Freie Rede: Regime hebeln offenes Internet aus – Web kann Weg zu mehr Meinungsfreiheit nicht ebnen
Wien (Nutzung eingeschränkt: Zensur nimmt zu (Foto: flickr.com, Sami Ben Gharbia) – Skandale um Medien- und Meinungsfreiheit sollten seit Internet und Web 2.0 eigentlich der Vergangenheit angehören. Das Gegenteil ist der Fall, wie die Menschenrechtsorganisation Amnesty International http://www.amnesty.at aufzeigt. Zwar leistet das weltweite Netzwerk in seiner offenen Natur zweifelsfrei einen bedeutenden Beitrag zur Durchsetzung der freien Rede.

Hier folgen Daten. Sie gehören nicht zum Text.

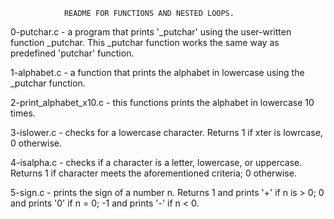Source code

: 				README FOR FUNCTIONS AND NESTED LOOPS.

0-putchar.c - a program that prints '\_putchar' using the user-written function \_putchar. This \_putchar function works the same way as predefined 'putchar' function.

1-alphabet.c - a function that prints the alphabet in lowercase using the \_putchar function.

2-print_alphabet_x10.c - this functions prints the alphabet in lowercase 10 times.

3-islower.c - checks for a lowercase character. Returns 1 if xter is lowrcase, 0 otherwise.

4-isalpha.c - checks if a character is a letter, lowercase, or uppercase. Returns 1 if character meets the aforementioned criteria; 0 otherwise.

5-sign.c - prints the sign of a number n. Returns 1 and prints '+' if n is > 0; 0 and prints '0' if n = 0; -1 and prints '-' if n < 0.


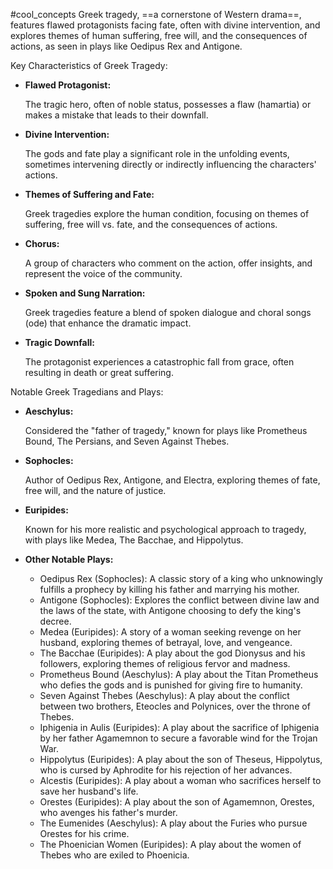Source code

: #cool_concepts
Greek tragedy, ==a cornerstone of Western drama==, features flawed protagonists facing fate, often with divine intervention, and explores themes of human suffering, free will, and the consequences of actions, as seen in plays like Oedipus Rex and Antigone. 

Key Characteristics of Greek Tragedy:

- **Flawed Protagonist:**
    
    The tragic hero, often of noble status, possesses a flaw (hamartia) or makes a mistake that leads to their downfall.
    
- **Divine Intervention:**
    
    The gods and fate play a significant role in the unfolding events, sometimes intervening directly or indirectly influencing the characters' actions.
    
- **Themes of Suffering and Fate:**
    
    Greek tragedies explore the human condition, focusing on themes of suffering, free will vs. fate, and the consequences of actions.
    
- **Chorus:**
    
    A group of characters who comment on the action, offer insights, and represent the voice of the community.
    
- **Spoken and Sung Narration:**
    
    Greek tragedies feature a blend of spoken dialogue and choral songs (ode) that enhance the dramatic impact.
    
- **Tragic Downfall:**
    
    The protagonist experiences a catastrophic fall from grace, often resulting in death or great suffering. 
    

Notable Greek Tragedians and Plays:

- **Aeschylus:**
    
    Considered the "father of tragedy," known for plays like Prometheus Bound, The Persians, and Seven Against Thebes. 
    
- **Sophocles:**
    
    Author of Oedipus Rex, Antigone, and Electra, exploring themes of fate, free will, and the nature of justice. 
    
- **Euripides:**
    
    Known for his more realistic and psychological approach to tragedy, with plays like Medea, The Bacchae, and Hippolytus. 
    
- **Other Notable Plays:**
    
    - Oedipus Rex (Sophocles): A classic story of a king who unknowingly fulfills a prophecy by killing his father and marrying his mother. 
    - Antigone (Sophocles): Explores the conflict between divine law and the laws of the state, with Antigone choosing to defy the king's decree. 
    - Medea (Euripides): A story of a woman seeking revenge on her husband, exploring themes of betrayal, love, and vengeance. 
    - The Bacchae (Euripides): A play about the god Dionysus and his followers, exploring themes of religious fervor and madness. 
    - Prometheus Bound (Aeschylus): A play about the Titan Prometheus who defies the gods and is punished for giving fire to humanity. 
    - Seven Against Thebes (Aeschylus): A play about the conflict between two brothers, Eteocles and Polynices, over the throne of Thebes. 
    - Iphigenia in Aulis (Euripides): A play about the sacrifice of Iphigenia by her father Agamemnon to secure a favorable wind for the Trojan War. 
    - Hippolytus (Euripides): A play about the son of Theseus, Hippolytus, who is cursed by Aphrodite for his rejection of her advances. 
    - Alcestis (Euripides): A play about a woman who sacrifices herself to save her husband's life. 
    - Orestes (Euripides): A play about the son of Agamemnon, Orestes, who avenges his father's murder. 
    - The Eumenides (Aeschylus): A play about the Furies who pursue Orestes for his crime. 
    - The Phoenician Women (Euripides): A play about the women of Thebes who are exiled to Phoenicia.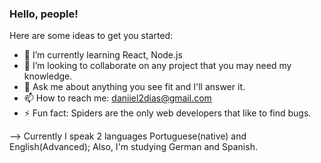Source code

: ### Hello, people!

Here are some ideas to get you started:

- 🌱 I’m currently learning React, Node.js
- 👯 I’m looking to collaborate on any project that you may need my knowledge.
- 💬 Ask me about anything you see fit and I'll answer it.
- 📫 How to reach me: daniiel2dias@gmail.com
- ⚡ Fun fact: Spiders are the only web developers that like to find bugs.


--> Currently I speak 2 languages Portuguese(native) and English(Advanced);
    Also, I'm studying German and Spanish.
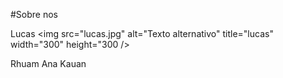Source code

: #Sobre nos

Lucas
<img src="lucas.jpg" alt="Texto alternativo" title="lucas" width="300" height="300 />

Rhuam
Ana
Kauan

<!---
quartetodosperdedores/quartetodosperdedores is a ✨ special ✨ repository because its `README.md` (this file) appears on your GitHub profile.
You can click the Preview link to take a look at your changes.
--->
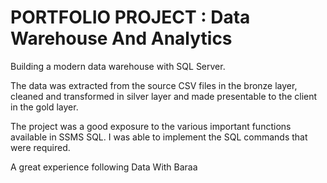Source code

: # PORTFOLIO PROJECT : Data Warehouse And Analytics

Building a modern data warehouse with SQL Server.

The data was extracted from the source CSV files in the bronze layer, cleaned and transformed in silver layer and made presentable to the client
in the gold layer.

The project was a good exposure to the various important functions available in SSMS SQL.
I was able to implement the SQL commands that were required.

A great experience following Data With Baraa

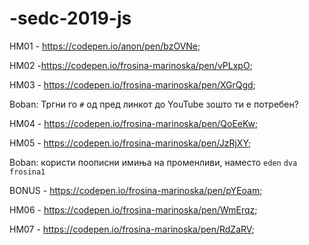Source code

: # -sedc-2019-js

HM01 - https://codepen.io/anon/pen/bzOVNe;

HM02 -https://codepen.io/frosina-marinoska/pen/vPLxpO;

HM03 - https://codepen.io/frosina-marinoska/pen/XGrQgd;

Boban: Тргни го `#` од пред линкот до YouTube зошто ти е потребен?

HM04 - https://codepen.io/frosina-marinoska/pen/QoEeKw;

HM05 - https://codepen.io/frosina-marinoska/pen/JzRjXY;

Boban: користи поописни имиња на променливи, наместо `eden` `dva` `frosina1`

BONUS - https://codepen.io/frosina-marinoska/pen/pYEoam;

HM06 - https://codepen.io/frosina-marinoska/pen/WmErqz;

HM07 - https://codepen.io/frosina-marinoska/pen/RdZaRV;

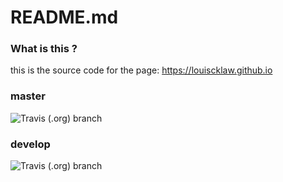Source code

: # README.md

### What is this ?

this is the source code for the page:
https://louiscklaw.github.io

### master

![Travis (.org) branch](https://img.shields.io/travis/louiscklaw/portfolio-preact/master)

### develop

![Travis (.org) branch](https://img.shields.io/travis/louiscklaw/portfolio-preact/develop)
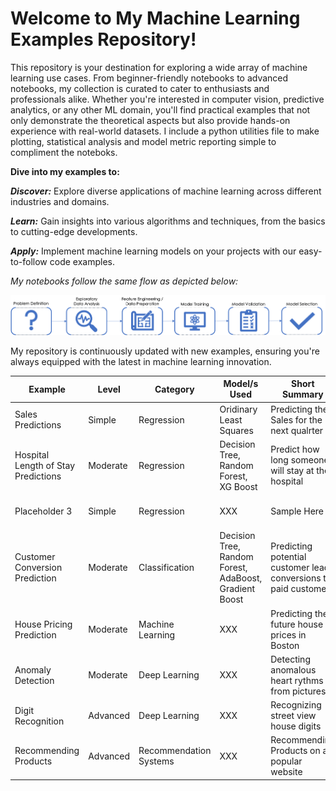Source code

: # **Welcome to My Machine Learning Examples Repository!**

This repository is your destination for exploring a wide array of machine learning use cases. From beginner-friendly notebooks to advanced notebooks, my collection is curated to cater to enthusiasts and professionals alike. Whether you're interested in computer vision, predictive analytics, or any other ML domain, you'll find practical examples that not only demonstrate the theoretical aspects but also provide hands-on experience with real-world datasets. I include a python utilities file to make plotting, statistical analysis and model metric reporting simple to compliment the noteboks.

**Dive into my examples to:**

***Discover:*** Explore diverse applications of machine learning across different industries and domains.

***Learn:*** Gain insights into various algorithms and techniques, from the basics to cutting-edge developments.

***Apply:*** Implement machine learning models on your projects with our easy-to-follow code examples.

*My notebooks follow the same flow as depicted below:*

![Notebook ML Steps](./images/mlProcess.png "Flow")

My repository is continuously updated with new examples, ensuring you're always equipped with the latest in machine learning innovation. 

| Example | Level | Category | Model/s Used | Short Summary | Link |
|---------|-------|----------|--------------|---------------|------|
| Sales Predictions | Simple | Regression | Oridinary Least Squares | Predicting the Sales for the next qualrter | [Link](Regression-Sales-Prediction)|
| Hospital Length of Stay Predictions | Moderate | Regression | Decision Tree, Random Forest, XG Boost | Predict how long someone will stay at the hospital | [Link](Regression-Hospital-LOS)|
| Placeholder 3 | Simple | Regression | XXX | Sample Here | [Link](Link Here)|
| Customer Conversion Prediction | Moderate| Classification | Decision Tree, Random Forest, AdaBoost, Gradient Boost | Predicting potential customer lead conversions to paid customers | [Link](Classification-Customer-Conversion-Prediction) |
| House Pricing Prediction | Moderate | Machine Learning | XXX | Predicting the future house prices in Boston | [Link](MachineLearning-Housing-Price-Prediction) |
| Anomaly Detection | Moderate | Deep Learning | XXX | Detecting anomalous heart rythms from pictures | [Link](AnomalyDetection-HeartEKG)
| Digit Recognition | Advanced | Deep Learning | XXX | Recognizing street view house digits | [Link](DeepLearning-Digit-Recognition)|
| Recommending Products | Advanced | Recommendation Systems | XXX | Recommending Products on a popular website | [Link](RecommendationSystems-Products) |
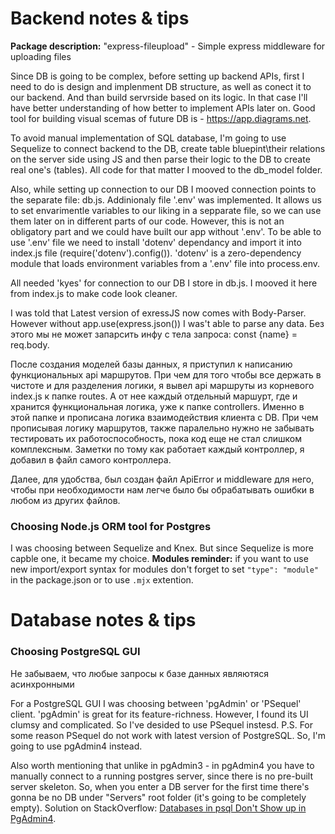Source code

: # Backend notes & tips
**Package description:**
"express-fileupload" - Simple express middleware for uploading files

Since DB is going to be complex, before setting up backend APIs, first I need to do is design and implenment DB structure, as well as conect it to our backend. And than build servrside based on its logic. In that case I'll have better understanding of how better to implement APIs later on. Good tool for building visual scemas of future DB is - https://app.diagrams.net.

To avoid manual implementation of SQL database, I'm going to use Sequelize to connect backend to the DB, create  table bluepint\their relations on the server side using JS and then parse their logic to the DB to create real one's (tables). All code for that matter I mooved to the db_model folder.

Also, while setting up connection to our DB I mooved connection points to the separate file: db.js. Addinionaly file '.env' was implemented. It allows us to set envarimentle variables to our liking in a sepparate file, so we can use them later on in different parts of our code. However, this is not an obligatory part and we could have built our app without '.env'. To be able to use '.env' file we need to install 'dotenv' dependancy and import it into index.js file (require('dotenv').config()). 'dotenv' is a zero-dependency module that loads environment variables from a '.env' file into process.env.

All needed 'kyes' for connection to our DB I store in db.js. I mooved it here from index.js to make code look cleaner.

I was told that Latest version of exressJS now comes with Body-Parser. However without app.use(express.json()) I was't able to parse any data. Без этого мы не может запарсить инфу с тела запроса: const {name} = req.body.

После создания моделей базы данных, я приступил к написанию функциональных api маршрутов. При чем для того чтобы все держать в чистоте и для разделения логики, я вывел api маршруты из корневого index.js к папке routes. А от нее каждый отдельный маршурт, где и хранится функциональная логика, уже к папке controllers. Именно в этой папке и прописана логика взаимодействия клиента с DB. При чем прописывая логику маршрутов, также паралельно нужно не забывать тестировать их работоспособность, пока код еще не стал слишком комплексным. Заметки по тому как работает каждый контроллер, я добавил в файл самого контроллера.

Далее, для удобства, был создан файл ApiError и middleware для него, чтобы при необходимости нам легче было бы обрабатывать ошибки в любом из других файлов.

### Choosing Node.js ORM tool for Postgres
I was choosing between Sequelize and Knex. But since Sequelize is more capble one, it became my choice.
**Modules reminder:** if you want to use new import/export syntax for modules don't forget to set `"type": "module"` in the package.json or to use `.mjx` extention.


# Database notes & tips
### Choosing PostgreSQL GUI
Не забываем, что любые запросы к базе данных являютяся асинхронными

For a PostgreSQL GUI I was choosing between 'pgAdmin' or 'PSequel' client. 'pgAdmin' is great for its feature-richness. However, I found its UI clumsy and complicated. So I've desided to use PSequel instesd. 
P.S. For some reason PSequel do not work with latest version of PostgreSQL. So, I'm going to use pgAdmin4 instead.

Also worth mentioning that unlike in pgAdmin3 - in pgAdmin4 you have to manually connect to a running postgres server, since there is no pre-built server skeleton. So, when you enter a DB server for the first time there's gonna be no DB under "Servers" root folder (it's going to be completely empty). Solution on StackOverflow: [Databases in psql Don't Show up in PgAdmin4](https://stackoverflow.com/questions/61576670/databases-in-psql-dont-show-up-in-pgadmin4). 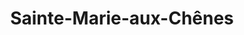 ---
title: Sainte-Marie-aux-Chênes
url: /sainte-marie-aux-chenes/
latitude: 49.198
longitude: 5.996
---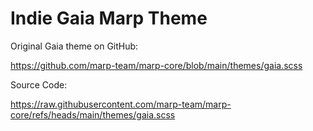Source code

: # Indie Gaia Marp Theme


Original Gaia theme on GitHub:

https://github.com/marp-team/marp-core/blob/main/themes/gaia.scss

Source Code:

https://raw.githubusercontent.com/marp-team/marp-core/refs/heads/main/themes/gaia.scss

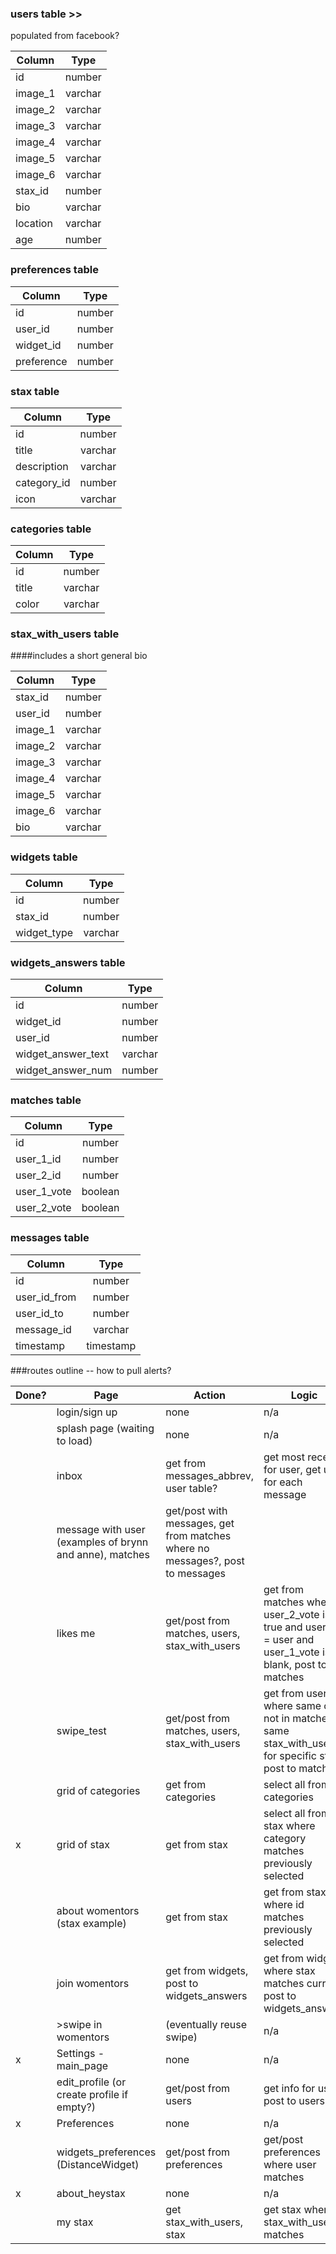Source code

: 
### users table >>
populated from facebook?

| Column        | Type           |
| ------------- |:-------------:|
| id      | number |
| image_1   | varchar      |
| image_2   | varchar      |
| image_3   | varchar      |
| image_4   | varchar      |
| image_5  | varchar      |
| image_6   | varchar      |
| stax_id | number |
| bio | varchar |
| location | varchar |
| age | number |

### preferences table

| Column        | Type           |
| ------------- |:-------------:|
| id      | number |
| user_id | number |
| widget_id | number |
| preference | number |

### stax table

| Column        | Type           |
| ------------- |:-------------:|
| id      | number |
| title   | varchar      |
| description | varchar  |
| category_id | number |
| icon | varchar |

### categories table

| Column        | Type           |
| ------------- |:-------------:|
| id      | number |
| title   | varchar      |
| color | varchar  |

### stax_with_users table
####includes a short general bio

| Column        | Type           |
| ------------- |:-------------:|
| stax_id      | number |
| user_id   | number      |
| image_1   | varchar      |
| image_2   | varchar      |
| image_3   | varchar      |
| image_4   | varchar      |
| image_5  | varchar      |
| image_6   | varchar      |
| bio   | varchar      |

### widgets table

| Column        | Type           |
| ------------- |:-------------:|
| id      | number |
| stax_id      | number |
| widget_type  | varchar      |

### widgets_answers table

| Column        | Type           |
| ------------- |:-------------:|
| id      | number |
| widget_id  | number      |
| user_id | number |
| widget_answer_text | varchar |
| widget_answer_num | number |

### matches table

| Column        | Type           |
| ------------- |:-------------:|
| id      | number |
| user_1_id   | number      |
| user_2_id | number  |
| user_1_vote | boolean |
| user_2_vote | boolean |

### messages table

| Column        | Type           |
| ------------- |:-------------:|
| id      | number |
| user_id_from   | number      |
| user_id_to | number  |
| message_id | varchar |
| timestamp | timestamp |

###routes outline
-- how to pull alerts?

| Done? | Page        | Action           | Logic |
|-----| ------------- |-------------|-------------|
| | login/sign up      | none | n/a |
| | splash page (waiting to load) | none | n/a |
| | inbox | get from messages_abbrev, user table? | get most recent for user, get user for each message |
| | message with user (examples of brynn and anne), matches | get/post with messages, get from matches where no messages?, post to messages |
| | likes me | get/post from matches, users, stax_with_users |  get from matches where user_2_vote is true and user_id = user and user_1_vote is blank, post to matches |
| | swipe_test | get/post from matches, users, stax_with_users | get from users where same city, not in matches, same stax_with_users for specific stax, post to matches |
| | grid of categories | get from categories | select all from categories |
| x | grid of stax | get from stax | select all from stax where category matches previously selected |
| | about womentors (stax example) | get from stax | get from stax where id matches previously selected |
| | join womentors | get from widgets, post to widgets_answers | get from widgets where stax matches current, post to widgets_answers |
| | >swipe in womentors | (eventually reuse swipe) | n/a |
| x | Settings - main_page | none | n/a |
| | edit_profile (or create profile if empty?) | get/post from users | get info for user, post to users |
| x | Preferences | none | n/a |
| | widgets_preferences (DistanceWidget) | get/post from preferences | get/post preferences where user matches |
| x | about_heystax | none | n/a |
| | my stax | get stax_with_users, stax | get stax where stax_with_users matches |
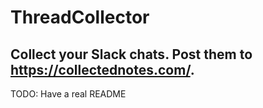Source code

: # ThreadCollector

## Collect your Slack chats. Post them to https://collectednotes.com/.

TODO: Have a real README
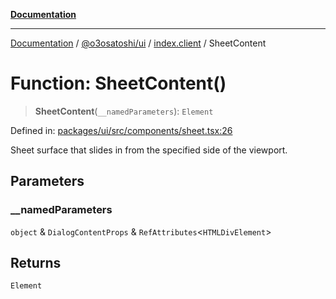 [**Documentation**](../../../../README.md)

***

[Documentation](../../../../README.md) / [@o3osatoshi/ui](../../README.md) / [index.client](../README.md) / SheetContent

# Function: SheetContent()

> **SheetContent**(`__namedParameters`): `Element`

Defined in: [packages/ui/src/components/sheet.tsx:26](https://github.com/o3osatoshi/experiment/blob/04dfa58df6e48824a200a24d77afef7ce464e1ae/packages/ui/src/components/sheet.tsx#L26)

Sheet surface that slides in from the specified side of the viewport.

## Parameters

### \_\_namedParameters

`object` & `DialogContentProps` & `RefAttributes`\<`HTMLDivElement`\>

## Returns

`Element`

Gerade Regime in totalitären Systemen verstehen es jedoch nur allzu gut, das Internet und seine Nutzer daran zu hindern, die Möglichkeiten für mehr Medienfreiheit vollumfänglich auszuschöpfen.„Manipulationsinstrument und Propagandamaschine“
„Das Internet ist ein sehr leistungsfähiges Werkzeug, das sich in alle Richtungen bewegen lässt“, sagt Heinz Patzelt, Generalsekretär von Amnesty Österreich, im Gespräch mit pressetext. „So stellt es aber auch ein äußerst effizientes Manipulationsinstrument und eine hoch wirksame Propagandamaschine dar.“ Es sei davor gewarnt, das Web ausschließlich zu verherrlichen. Gleichzeitig muss es im Sinne der Menschenrechte aber auch frei und offen zugänglich sein.Trotz der globalen Vernetzung und entgegen ihrer Aufgabe, für eine freiere Rede zu sorgen, hat sich die Lage in Sachen Rede-, Presse- und Meinungsfreiheit in den vergangenen Jahren verschlechtert. „China hat seine Zensurmaschinerie perfektioniert und die Entwicklung in Ungarn zeigt einen ganz klaren und massiven Rückschritt“, nennt Patzelt nur zwei Beispiele. Von diversen Diktaturen in aller Welt abgesehen verschlechtert sich die Situation damit auch in Europa. Die Reporter ohne Grenzen identifizieren gleich „38 größte Feinde der Pressefreiheit“ (pressetext berichtete: http://pressetext.com/news/20110503002 ).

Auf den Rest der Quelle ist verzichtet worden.